Revinate has identified these as the top ten things to keep in mind as you develop your management response talking points:
1. Management response should come from as high up in the organization as possible. GM is best; Director of Sales and Marketing is also good.
2. Time is of the essence. Respond within 24 hours, because responses are moderated and can take a while to be posted.
3. Apologize for an "atypical stay" if the guest felt slighted or didn't have a good experience. He chose to spend his money with you and, if he was disappointed, he deserves an apology.
4. Have someone else proofread your response to ensure that it is well-written, on-brand, and grammatically correct.
5. Let the reviewer know that you will use the feedback to improve operations, commend employees, or retrain. In other words, her feedback will be used to make a difference.
6. Thank the reviewer for taking the time to write a review, and call out any positives from the review.
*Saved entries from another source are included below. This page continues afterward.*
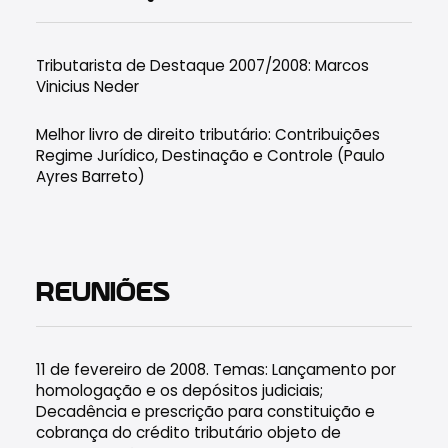
Tributarista de Destaque 2007/2008: Marcos
Vinicius Neder
Melhor livro de direito tributário: Contribuições
Regime Jurídico, Destinação e Controle (Paulo
Ayres Barreto)
REUNIÕES
11 de fevereiro de 2008. Temas: Lançamento por
homologação e os depósitos judiciais;
Decadência e prescrição para constituição e
cobrança do crédito tributário objeto de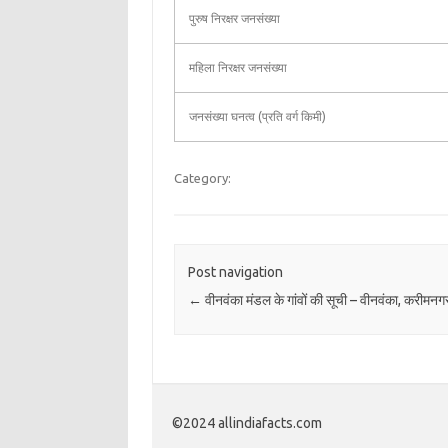
पुरुष निरक्षर जनसंख्या
महिला निरक्षर जनसंख्या
जनसंख्या घनत्व (प्रति वर्ग किमी)
Category:
Post navigation
←
वीनवंका मंडल के गांवों की सूची – वीनवंका, करीमनग
©2024 allindiafacts.com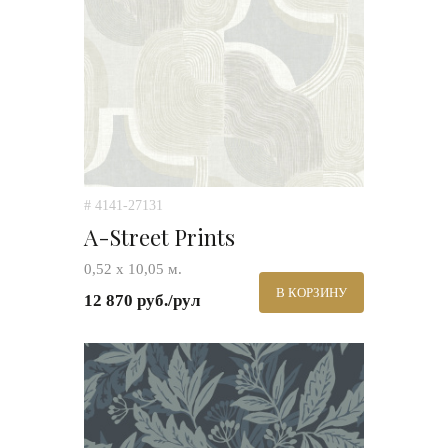
# 4141-27131
A-Street Prints
0,52 х 10,05 м.
В КОРЗИНУ
12 870 руб./рул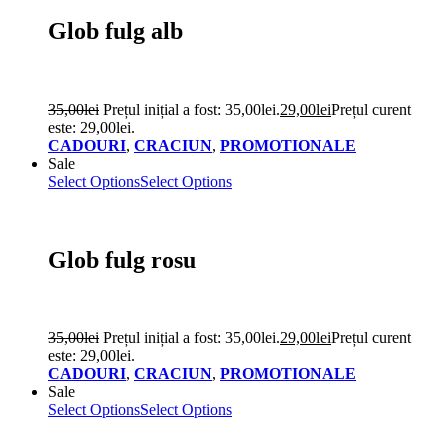
Glob fulg alb
35,00
lei
Prețul inițial a fost: 35,00lei.
29,00
lei
Prețul curent
este: 29,00lei.
CADOURI
,
CRACIUN
,
PROMOTIONALE
Sale
Select Options
Select Options
Glob fulg rosu
35,00
lei
Prețul inițial a fost: 35,00lei.
29,00
lei
Prețul curent
este: 29,00lei.
CADOURI
,
CRACIUN
,
PROMOTIONALE
Sale
Select Options
Select Options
For example, say, "I'm sorry that you experienced an issue with housekeeping, but I'm glad that you did enjoy our spa services."
7. Never put your hotel/restaurant name in the same sentence as a problem that was reported, because it may come up in search results. For example, don't say, "Sorry to hear that you thought the Rex Hotel was noisy." Instead, say, "Sorry you found your stay noisy."
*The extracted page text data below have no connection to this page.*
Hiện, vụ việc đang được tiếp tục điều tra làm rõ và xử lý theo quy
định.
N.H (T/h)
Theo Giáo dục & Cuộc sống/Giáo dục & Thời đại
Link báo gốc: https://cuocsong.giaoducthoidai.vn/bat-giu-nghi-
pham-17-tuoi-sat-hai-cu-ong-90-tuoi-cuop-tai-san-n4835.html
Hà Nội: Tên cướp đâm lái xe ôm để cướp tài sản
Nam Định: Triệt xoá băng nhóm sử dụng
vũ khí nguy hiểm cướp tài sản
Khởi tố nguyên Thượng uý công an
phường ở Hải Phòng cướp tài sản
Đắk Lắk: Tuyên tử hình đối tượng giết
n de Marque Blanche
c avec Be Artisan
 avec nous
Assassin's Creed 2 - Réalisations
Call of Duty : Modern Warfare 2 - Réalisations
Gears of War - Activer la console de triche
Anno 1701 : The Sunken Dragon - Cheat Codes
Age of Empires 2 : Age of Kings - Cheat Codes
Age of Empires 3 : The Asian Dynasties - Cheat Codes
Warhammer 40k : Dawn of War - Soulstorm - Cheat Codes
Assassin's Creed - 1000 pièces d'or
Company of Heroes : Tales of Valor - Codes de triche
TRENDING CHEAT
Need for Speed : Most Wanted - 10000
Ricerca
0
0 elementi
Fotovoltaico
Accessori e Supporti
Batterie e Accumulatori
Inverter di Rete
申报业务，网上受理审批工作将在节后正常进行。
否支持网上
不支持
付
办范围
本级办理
8. Invite the reviewer back for another visit. If the first experience wasn't great, tell him to let you know when he returns, so you can personally oversee his visit. (Don't include your number or email in the response; that is not allowed by the review sites.)
9. Be sincere. If it wouldn't sound natural coming out of your mouth, don't say it.
10. Put yourself in the reviewer's shoes. Most people just want to be heard and acknowledged. Understanding that makes it much easier to write a response. Remember, the most important quality of voice is that it seems to come from the heart.